10 Views of Earth from the Moon, Mars and Beyond [Slide Show]: Scientific American Slideshows

Saturday, October 17, 2009

Playing Catchup on a Busy Science Week

Wow, where to start:

1) Last Friday I got up early and watched NASA television's coverage of the LCROSS impact. There were plans to try to record the impact with Louisiana Tech's new observatory, but we have been socked in with rain for weeks now. Anyway, as most of you know, the actual impact appeared to be a dud. No bright flash or spectacular plume kicked up when the rocket booster and the LCROSS spacecraft itself crashed into the Cebeus craters near the Moon's south pole.

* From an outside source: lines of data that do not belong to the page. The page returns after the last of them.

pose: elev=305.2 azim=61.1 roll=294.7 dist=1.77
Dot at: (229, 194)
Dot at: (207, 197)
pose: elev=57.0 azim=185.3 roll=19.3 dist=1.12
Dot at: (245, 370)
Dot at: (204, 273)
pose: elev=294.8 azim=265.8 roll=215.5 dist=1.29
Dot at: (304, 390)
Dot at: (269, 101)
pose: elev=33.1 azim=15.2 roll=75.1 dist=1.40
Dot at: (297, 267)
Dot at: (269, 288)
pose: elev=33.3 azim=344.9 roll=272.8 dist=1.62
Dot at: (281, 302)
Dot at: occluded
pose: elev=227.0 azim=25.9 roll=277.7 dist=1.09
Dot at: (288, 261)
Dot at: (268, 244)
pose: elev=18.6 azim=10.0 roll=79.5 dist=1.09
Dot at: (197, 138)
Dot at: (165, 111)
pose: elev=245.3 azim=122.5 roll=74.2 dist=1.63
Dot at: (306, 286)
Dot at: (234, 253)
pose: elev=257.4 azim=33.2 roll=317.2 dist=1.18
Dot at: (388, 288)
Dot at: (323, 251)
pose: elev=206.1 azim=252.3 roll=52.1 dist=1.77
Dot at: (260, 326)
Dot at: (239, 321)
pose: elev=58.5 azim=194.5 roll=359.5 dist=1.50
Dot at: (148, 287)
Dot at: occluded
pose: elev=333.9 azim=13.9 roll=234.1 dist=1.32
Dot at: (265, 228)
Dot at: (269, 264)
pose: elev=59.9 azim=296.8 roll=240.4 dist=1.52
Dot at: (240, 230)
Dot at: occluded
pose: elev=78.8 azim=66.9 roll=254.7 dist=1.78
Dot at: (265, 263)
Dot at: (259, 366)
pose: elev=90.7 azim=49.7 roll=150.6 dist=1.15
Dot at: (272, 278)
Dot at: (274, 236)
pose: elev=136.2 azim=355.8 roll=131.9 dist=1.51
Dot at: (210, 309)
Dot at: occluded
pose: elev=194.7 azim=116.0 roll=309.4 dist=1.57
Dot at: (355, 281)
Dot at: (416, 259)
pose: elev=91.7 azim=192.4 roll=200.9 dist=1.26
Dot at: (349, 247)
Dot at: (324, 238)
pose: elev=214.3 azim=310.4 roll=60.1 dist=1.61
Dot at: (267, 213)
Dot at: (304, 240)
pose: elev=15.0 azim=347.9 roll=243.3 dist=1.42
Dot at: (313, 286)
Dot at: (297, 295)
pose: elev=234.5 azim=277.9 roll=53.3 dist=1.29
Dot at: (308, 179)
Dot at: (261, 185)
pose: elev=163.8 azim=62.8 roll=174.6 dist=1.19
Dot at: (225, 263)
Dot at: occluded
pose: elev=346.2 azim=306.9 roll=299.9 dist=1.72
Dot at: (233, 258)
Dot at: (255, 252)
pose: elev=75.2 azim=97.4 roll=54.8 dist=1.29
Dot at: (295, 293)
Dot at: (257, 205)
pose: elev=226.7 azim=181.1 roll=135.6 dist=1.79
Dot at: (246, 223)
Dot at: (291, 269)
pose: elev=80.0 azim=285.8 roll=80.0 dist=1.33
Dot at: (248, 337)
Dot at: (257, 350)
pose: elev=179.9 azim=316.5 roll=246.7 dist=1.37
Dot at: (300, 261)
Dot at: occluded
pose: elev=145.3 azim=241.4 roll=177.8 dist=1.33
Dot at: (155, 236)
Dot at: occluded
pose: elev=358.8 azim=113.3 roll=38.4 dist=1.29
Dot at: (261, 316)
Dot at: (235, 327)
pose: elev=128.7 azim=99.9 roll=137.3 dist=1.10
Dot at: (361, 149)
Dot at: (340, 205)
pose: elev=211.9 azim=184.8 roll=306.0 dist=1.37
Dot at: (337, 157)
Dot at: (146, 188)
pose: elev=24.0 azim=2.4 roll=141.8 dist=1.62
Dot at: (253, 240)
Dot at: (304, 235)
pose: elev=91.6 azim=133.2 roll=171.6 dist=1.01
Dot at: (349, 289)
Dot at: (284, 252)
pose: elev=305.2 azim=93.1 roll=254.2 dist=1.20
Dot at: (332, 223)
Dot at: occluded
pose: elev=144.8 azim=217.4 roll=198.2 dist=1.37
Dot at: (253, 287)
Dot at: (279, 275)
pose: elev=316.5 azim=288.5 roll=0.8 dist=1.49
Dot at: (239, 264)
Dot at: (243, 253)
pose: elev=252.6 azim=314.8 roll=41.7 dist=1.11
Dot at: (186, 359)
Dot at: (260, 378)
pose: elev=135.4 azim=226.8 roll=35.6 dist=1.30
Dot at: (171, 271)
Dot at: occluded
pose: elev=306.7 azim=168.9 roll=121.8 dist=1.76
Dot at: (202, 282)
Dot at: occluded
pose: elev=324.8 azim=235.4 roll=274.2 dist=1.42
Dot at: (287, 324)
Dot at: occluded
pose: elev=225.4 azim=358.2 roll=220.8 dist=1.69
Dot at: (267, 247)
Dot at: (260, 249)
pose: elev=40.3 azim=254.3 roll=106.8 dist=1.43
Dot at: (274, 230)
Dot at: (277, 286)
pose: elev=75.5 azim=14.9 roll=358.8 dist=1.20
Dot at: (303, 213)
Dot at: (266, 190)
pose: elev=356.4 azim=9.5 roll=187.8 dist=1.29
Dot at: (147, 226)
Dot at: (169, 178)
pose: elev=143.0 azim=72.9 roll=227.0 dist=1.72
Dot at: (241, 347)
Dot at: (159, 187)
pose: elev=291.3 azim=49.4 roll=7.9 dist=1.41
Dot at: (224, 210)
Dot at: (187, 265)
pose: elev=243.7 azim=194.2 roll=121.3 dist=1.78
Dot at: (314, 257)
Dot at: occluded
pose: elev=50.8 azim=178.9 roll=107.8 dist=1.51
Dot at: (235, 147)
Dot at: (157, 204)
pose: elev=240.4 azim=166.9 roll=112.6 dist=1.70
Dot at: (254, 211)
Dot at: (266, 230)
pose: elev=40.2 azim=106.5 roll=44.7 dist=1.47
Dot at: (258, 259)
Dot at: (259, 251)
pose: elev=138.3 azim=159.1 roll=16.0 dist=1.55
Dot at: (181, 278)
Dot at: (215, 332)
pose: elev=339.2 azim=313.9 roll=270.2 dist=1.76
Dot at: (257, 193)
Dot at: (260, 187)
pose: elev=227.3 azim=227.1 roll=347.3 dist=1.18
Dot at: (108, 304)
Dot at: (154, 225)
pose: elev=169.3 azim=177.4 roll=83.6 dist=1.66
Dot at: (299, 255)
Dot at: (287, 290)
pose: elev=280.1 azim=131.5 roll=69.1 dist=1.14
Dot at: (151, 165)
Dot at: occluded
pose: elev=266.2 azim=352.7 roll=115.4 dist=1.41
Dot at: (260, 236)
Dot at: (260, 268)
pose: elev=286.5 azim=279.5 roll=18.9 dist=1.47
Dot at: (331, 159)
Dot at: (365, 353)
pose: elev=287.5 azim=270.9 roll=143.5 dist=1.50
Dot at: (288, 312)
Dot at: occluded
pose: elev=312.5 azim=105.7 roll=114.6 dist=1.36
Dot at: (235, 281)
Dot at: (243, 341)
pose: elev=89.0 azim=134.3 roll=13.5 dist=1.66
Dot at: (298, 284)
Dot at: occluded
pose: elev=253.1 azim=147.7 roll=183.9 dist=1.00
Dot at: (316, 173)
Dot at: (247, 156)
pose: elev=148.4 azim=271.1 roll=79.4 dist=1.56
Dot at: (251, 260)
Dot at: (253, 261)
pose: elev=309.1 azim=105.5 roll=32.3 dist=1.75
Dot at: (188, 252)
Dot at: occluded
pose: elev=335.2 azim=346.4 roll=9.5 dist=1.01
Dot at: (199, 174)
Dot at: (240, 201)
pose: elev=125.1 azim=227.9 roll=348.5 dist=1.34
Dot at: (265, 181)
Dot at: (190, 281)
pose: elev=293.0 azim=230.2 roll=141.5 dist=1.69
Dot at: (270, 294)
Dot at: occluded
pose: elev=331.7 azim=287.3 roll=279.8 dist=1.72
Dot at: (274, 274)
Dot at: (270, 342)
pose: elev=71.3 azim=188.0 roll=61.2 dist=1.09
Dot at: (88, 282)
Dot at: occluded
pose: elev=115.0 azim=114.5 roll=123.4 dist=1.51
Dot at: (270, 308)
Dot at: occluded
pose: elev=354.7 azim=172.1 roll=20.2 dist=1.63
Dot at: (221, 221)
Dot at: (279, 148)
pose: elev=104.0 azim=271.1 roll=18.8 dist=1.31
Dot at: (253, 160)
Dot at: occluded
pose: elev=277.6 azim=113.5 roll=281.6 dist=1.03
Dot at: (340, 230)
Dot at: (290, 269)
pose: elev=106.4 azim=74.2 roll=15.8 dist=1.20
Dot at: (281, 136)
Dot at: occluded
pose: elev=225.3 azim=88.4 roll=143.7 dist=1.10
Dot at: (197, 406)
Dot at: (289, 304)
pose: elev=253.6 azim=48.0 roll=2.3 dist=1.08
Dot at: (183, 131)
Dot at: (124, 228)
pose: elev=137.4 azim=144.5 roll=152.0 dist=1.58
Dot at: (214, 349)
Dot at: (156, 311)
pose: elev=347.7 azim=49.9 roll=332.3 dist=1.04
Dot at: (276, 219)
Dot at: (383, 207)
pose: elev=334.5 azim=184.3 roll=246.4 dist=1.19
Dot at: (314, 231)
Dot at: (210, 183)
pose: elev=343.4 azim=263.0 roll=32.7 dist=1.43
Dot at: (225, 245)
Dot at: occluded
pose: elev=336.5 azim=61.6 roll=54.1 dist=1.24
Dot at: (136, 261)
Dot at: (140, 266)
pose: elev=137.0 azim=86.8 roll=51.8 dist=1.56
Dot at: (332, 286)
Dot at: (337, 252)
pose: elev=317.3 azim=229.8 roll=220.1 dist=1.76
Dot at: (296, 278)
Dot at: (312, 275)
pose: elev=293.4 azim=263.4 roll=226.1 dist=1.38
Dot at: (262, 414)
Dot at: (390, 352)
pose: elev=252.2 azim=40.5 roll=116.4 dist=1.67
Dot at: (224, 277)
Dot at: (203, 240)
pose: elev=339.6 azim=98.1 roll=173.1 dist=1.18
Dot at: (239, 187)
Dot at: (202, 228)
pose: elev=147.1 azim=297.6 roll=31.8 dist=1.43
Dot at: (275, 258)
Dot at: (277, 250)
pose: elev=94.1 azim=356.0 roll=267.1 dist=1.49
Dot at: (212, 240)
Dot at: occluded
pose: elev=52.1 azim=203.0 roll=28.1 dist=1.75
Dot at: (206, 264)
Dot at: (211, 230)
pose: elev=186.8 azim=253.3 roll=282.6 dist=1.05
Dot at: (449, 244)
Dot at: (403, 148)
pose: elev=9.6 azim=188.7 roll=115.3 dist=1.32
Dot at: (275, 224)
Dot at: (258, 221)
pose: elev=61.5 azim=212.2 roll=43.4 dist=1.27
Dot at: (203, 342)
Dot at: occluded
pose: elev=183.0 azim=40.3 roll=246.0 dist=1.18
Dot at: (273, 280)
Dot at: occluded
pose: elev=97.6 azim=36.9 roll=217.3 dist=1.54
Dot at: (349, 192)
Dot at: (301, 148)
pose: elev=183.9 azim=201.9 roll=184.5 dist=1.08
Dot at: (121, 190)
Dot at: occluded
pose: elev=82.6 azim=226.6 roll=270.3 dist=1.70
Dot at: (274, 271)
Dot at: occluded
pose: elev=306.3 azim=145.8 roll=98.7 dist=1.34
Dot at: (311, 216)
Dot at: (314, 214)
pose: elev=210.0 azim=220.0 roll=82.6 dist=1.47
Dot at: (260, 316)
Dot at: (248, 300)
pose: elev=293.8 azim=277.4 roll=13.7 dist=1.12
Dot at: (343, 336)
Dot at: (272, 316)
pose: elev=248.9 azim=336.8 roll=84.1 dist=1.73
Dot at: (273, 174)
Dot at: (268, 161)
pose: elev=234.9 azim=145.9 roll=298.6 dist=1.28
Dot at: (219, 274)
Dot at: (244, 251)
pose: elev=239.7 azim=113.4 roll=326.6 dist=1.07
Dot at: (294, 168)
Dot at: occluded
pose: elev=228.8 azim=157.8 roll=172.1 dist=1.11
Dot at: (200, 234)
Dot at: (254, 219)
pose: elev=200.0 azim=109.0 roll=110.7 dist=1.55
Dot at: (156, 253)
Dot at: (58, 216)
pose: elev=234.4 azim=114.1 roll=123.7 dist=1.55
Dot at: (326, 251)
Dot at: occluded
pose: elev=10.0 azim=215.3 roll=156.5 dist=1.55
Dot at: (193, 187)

Of course, that was not the end of the story. While the news media moves on to other things (Lindsey Lohan's probation violation, missing kids who may or may not be in a hot air balloon) the scientists got to work on analyzing the data from the impacts. Now we know that there was a plume, just at the low end of what was expected in terms of brightness. And early spectroscopy indicated the presence of sodium, which was a surprise. Still no word yet on water vapor, but stayed tuned.

2) The LHC is back in the news, as we get closer to re-start at the end of November. My student, Ram Dhullipudi, who is stationed at CERN, is very busy these days with the software being used to monitor the data. Our experiment, ATLAS, is already taking shifts just like we will during data taking, recording cosmic ray events and trying to exercise the "machinary" of data taking and distribution. The final sectors were cooled down at the end of the week, now the whole accelerator is colder than deep space.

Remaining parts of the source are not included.